INTELLECTUAL PROPERTY LIMITED LICENSE AGREEMENT 

  1. Disposition of VAMM Inc. Intellectual Property. VAMM Inc. retains all rights and ownership to any and all Intellectual Property (“VAMM Inc. Content” or “Content”) licensed to Client. Client’s interest in VAMM Inc.’s Content is a non-exclusive license to use the Content as dictated in this INTELLECTUAL PROPERTY LIMITED LICENSE AGREEMENT and subject to the conditions of this Exhibit A, VAMM Inc. herby grants to Client a perpetual, non-exclusive, worldwide, non-transferable (except to a permitted assignee pursuant to Section 3.9), with no right to sublicense, royalty-fee, fully paid-up license to use the VAMM Inc. Intellectual Property and Content solely in conjunction with and solely as incorporated by VAMM Inc. into the services provided pursuant to this Agreement and not on a standalone or any other basis.  VAMM Inc.’s Content includes, and is not limited to: 
    1. All Animated Videos; 
    2. All Interactive Quizzes; 
    3. All Embedded Links with Custom Covers; 
    4. Client’s membership website pages maintained and created by or on behalf of  VAMM Inc; and 
    5. Other Miscellaneous VAMM Inc. created Content  
  2. Revocation or CancellationIn the event Client’s VAMM Inc. Membership is cancelled, suspended, or terminated, Client shall immediately cease all use of, or provision of access to VAMM Inc.’s Content. Client shall not copy, replicate, alter, modify, download, or provide the ability to copy, replicate, alter, modify, or download VAMM Inc.’s Content after their VAMM Inc. Membership is cancelled, suspended, or terminated.  
  3. Client Use of VAMM Inc. Content.  Client shall not use, nor facilitate use, of VAMM Inc.’s Content in any way without the prior written consent of VAMM Inc., which may be withheld unreasonably or arbitrarily. If Client desires to use VAMM Inc.’s content in a manner to which VAMM Inc. has not consented, Client may submit an approval request in writing to VAMM Inc. at memberships@standoutmtg.com . VAMM Inc. shall routinely inspect all of Client’s uses of VAMM Inc. Content to ensure compliance. Any use, or facilitation of use, of VAMM Inc.’s Content without 

the prior written consent of VAMM Inc. is cause for immediate suspension or termination of Client’s VAMM Inc. membership. Client is responsible for any expenses VAMM Inc. incurs to remedy Client’s unapproved use, or facilitation of use, of VAMM Inc.’s Content, including legal expenses. 

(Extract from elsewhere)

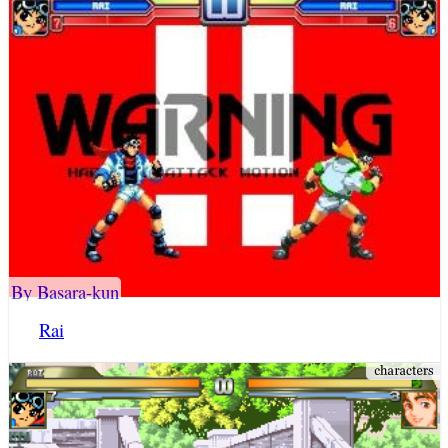
By Basara-kun
Rai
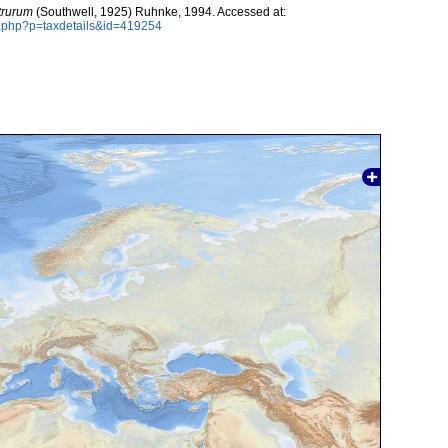
trurum
(Southwell, 1925) Ruhnke, 1994. Accessed at:
a.php?p=taxdetails&id=419254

  1. VAMM Inc. Restricted Use.  Client shall not use VAMM Inc. Content in its full version on any social media platforms.  VAMM Inc Content that is displayed on the Client’s preferred Social Media Platforms are not to exceed a total of ten (10) second segment(s) of the Content, displayed for the purpose of driving viewers to website page maintained by Client or VAMM Inc.  If Client  wishes to use VAMM Inc. Content in email format, there shall be no permissible use other than an embedded hyperlink designed to drive the viewer back to Client’s membership website page. Violation of these restrictions are ground for immediate termination of Client’s membership with VAMM Inc. Client shall be responsible for all fees and expenses VAMM Inc. incurs, including legal fees, that result from Client’s violation of this provision. 
  2. VAMM Inc. Obligation to (full service) Membership Client.  VAMM Inc. shall maintain the Client’s custom Membership page which houses all VAMM Inc.-created Content. VAMM Inc. Content shall be in the form animated explainer videos, interactive quizzes, embedded links with custom covers for email campaigns and other promotional activities. VAMM Inc. shall provide new Content to the client-accessible custom Membership page monthly.  VAMM Inc shall provide Client a list of consumers who subscribed to Client’s custom Membership page via Client’s CRM integration within Client’s membership website or in CSV format and distributed to Client bi-monthly.  Consumers data collected at minimum will be First and Last name and email address of the consumer.